February 22, 2015 Updated: July 18, 2015

There are live streaming options available for watching the Academy Awards on Sunday night.

The early access and backstage portion of the awards ceremony starts at 7 p.m. ET. One can watch the Oscars via the Watch ABC app, which is accessible here.  It’s available on Google Play and the Apple App Store.

Here’s what the Oscars site says on scheduling:

RED CARPET: Fashion, fashion and more fashion! Watch your favorite celebrities walk the red carpet in stunning ensembles only seen at The Oscars
BACKSTAGE: What happens behind the red curtains during Hollywood’s biggest night? Now you can find out with access to candid backstage cameras
WINNERS: Catch the winners’ first thoughts as they step backstage after their acceptance speeches
MORE: And there’s even more to be seen on The Oscars Backstage— the ultimate viewing companion for Oscar Sunday

 

The Associated Press has more:

The Oscar movies this year may be small, but they’re packing a lot of drama.

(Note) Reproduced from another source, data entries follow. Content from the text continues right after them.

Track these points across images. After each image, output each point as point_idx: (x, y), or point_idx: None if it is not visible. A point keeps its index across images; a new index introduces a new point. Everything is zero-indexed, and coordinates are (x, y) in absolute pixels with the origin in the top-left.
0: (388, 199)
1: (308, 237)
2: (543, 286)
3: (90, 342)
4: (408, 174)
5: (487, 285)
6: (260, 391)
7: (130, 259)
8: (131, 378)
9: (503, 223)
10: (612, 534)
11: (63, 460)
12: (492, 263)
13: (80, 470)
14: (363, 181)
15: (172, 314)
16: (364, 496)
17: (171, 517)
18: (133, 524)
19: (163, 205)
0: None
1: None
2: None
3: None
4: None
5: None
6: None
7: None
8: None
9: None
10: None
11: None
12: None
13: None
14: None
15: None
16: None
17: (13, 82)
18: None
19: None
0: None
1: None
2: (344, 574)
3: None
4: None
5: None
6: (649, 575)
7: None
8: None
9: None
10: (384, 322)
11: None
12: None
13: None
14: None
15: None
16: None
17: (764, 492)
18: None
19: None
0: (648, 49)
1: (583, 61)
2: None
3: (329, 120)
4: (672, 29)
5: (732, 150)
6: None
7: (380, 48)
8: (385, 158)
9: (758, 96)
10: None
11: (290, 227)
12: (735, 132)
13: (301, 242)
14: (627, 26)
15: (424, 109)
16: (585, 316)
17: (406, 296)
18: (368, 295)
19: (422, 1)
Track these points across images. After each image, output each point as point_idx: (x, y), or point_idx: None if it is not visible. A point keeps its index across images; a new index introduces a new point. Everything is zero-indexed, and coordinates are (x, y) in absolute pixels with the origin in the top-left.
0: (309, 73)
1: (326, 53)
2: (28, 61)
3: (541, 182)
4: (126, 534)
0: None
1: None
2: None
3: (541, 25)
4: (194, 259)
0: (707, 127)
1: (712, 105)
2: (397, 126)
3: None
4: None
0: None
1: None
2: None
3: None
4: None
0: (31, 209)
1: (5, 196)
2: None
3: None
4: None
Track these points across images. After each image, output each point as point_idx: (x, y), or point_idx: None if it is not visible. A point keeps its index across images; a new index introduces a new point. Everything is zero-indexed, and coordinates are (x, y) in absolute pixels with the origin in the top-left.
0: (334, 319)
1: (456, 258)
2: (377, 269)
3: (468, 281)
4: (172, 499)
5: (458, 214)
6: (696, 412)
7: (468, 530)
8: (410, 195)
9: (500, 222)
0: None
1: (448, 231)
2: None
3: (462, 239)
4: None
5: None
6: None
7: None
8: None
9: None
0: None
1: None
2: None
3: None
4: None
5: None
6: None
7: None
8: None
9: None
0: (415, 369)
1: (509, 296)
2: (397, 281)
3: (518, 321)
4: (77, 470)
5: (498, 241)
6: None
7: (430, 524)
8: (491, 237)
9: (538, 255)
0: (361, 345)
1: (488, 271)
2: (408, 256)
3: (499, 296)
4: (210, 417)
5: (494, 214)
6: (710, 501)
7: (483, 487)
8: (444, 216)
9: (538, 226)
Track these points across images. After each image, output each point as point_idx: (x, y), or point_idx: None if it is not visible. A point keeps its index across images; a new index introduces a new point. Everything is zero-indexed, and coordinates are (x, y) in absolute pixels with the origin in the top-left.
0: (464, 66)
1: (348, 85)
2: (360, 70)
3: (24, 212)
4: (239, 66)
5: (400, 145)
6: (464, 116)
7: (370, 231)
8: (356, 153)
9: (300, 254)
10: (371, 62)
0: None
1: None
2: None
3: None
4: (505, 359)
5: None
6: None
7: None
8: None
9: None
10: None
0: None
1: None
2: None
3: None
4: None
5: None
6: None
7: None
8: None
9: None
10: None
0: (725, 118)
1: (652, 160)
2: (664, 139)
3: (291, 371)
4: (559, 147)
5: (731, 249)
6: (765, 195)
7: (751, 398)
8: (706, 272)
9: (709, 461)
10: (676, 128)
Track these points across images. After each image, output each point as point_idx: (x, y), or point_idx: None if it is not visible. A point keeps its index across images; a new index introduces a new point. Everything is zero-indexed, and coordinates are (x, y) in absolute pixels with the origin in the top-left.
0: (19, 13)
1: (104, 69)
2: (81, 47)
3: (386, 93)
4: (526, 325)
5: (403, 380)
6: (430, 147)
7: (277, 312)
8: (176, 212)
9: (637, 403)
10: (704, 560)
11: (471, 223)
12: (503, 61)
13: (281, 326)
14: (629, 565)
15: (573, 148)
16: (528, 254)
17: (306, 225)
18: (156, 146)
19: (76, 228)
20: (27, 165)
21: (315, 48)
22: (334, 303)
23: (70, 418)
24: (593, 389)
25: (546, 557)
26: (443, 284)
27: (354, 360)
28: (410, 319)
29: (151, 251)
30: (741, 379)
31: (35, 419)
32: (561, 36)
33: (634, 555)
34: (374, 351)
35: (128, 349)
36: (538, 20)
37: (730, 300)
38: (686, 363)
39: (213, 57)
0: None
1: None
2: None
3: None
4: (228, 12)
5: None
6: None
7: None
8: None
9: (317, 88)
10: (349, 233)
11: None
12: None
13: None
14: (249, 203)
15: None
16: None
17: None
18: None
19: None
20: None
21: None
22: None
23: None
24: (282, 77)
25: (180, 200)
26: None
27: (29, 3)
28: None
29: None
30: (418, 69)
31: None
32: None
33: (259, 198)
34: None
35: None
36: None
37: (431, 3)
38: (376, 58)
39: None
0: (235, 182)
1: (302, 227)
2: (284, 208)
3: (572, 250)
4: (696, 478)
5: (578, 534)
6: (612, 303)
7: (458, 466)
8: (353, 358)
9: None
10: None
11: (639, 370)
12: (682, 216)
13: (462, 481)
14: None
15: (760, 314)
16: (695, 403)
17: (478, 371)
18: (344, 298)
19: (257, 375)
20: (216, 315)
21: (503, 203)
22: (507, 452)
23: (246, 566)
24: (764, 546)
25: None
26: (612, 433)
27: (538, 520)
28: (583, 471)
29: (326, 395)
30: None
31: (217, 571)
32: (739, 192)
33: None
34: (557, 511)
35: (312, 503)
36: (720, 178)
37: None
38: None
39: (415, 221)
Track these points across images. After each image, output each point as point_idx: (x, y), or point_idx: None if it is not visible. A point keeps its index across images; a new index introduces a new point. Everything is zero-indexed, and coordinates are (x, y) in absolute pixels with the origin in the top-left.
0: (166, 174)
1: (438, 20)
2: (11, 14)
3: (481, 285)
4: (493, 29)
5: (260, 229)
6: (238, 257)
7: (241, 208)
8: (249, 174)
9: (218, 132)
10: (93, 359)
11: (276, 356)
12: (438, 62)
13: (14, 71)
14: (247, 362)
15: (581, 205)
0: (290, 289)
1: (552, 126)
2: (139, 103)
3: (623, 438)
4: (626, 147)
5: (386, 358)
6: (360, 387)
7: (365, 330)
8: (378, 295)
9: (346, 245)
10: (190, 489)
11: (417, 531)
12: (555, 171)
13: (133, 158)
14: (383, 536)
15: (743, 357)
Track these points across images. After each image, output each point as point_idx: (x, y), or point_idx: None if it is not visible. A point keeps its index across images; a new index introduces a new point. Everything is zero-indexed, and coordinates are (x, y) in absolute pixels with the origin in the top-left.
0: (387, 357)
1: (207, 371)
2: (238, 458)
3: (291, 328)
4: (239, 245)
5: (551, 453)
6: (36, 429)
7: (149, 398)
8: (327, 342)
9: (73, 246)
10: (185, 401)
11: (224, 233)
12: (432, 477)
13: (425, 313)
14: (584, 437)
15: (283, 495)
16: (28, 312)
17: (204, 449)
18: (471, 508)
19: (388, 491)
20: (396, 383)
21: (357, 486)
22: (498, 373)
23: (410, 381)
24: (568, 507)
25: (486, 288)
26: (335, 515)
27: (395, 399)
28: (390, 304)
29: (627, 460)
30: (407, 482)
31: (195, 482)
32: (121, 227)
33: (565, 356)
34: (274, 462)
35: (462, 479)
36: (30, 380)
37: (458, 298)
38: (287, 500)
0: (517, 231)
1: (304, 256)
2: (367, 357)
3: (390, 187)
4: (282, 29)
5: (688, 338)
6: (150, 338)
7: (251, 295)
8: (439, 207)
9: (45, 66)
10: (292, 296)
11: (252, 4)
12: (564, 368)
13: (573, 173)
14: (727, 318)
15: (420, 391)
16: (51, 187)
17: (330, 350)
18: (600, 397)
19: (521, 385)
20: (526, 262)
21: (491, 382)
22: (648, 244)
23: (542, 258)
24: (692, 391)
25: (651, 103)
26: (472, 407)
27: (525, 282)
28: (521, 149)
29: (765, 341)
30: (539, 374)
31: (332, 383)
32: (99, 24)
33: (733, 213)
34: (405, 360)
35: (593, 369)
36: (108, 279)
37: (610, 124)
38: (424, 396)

When the 87th Academy Awards kick off Sunday night at 8:30 EST, the Dolby Theatre in Los Angeles will be buzzing with something the Oscars haven’t always had in recent years: genuine intrigue at who the night’s biggest winners will be.

The Oscars may also have another sight unusual to Southern California: rain. Light afternoon showers are expected, which could dampen red-carpet arrivals (though the carpet itself is under a glass tent).

With a co-leading nine nominations, Alejandro Inarritu’s backstage comedy “Birdman (or The Unexpected Virtue of Ignorance)” flies in with the strongest wind at its back. It topped the acting, directing and producing guild awards, which are often strong predictors of what the Academy of Motion Pictures Arts and Sciences will vote for.

“Birdman” also won best feature at Saturday’s Independent Film Spirit Awards, further boosting its momentum. At the pre-Oscars beachside bash, star Michael Keaton, who won best actor, proclaimed the film “bold cinema” and “a game changer,” a judgment shared by many in Hollywood who no doubt recognize something in Keaton’s character’s out-of-control ego.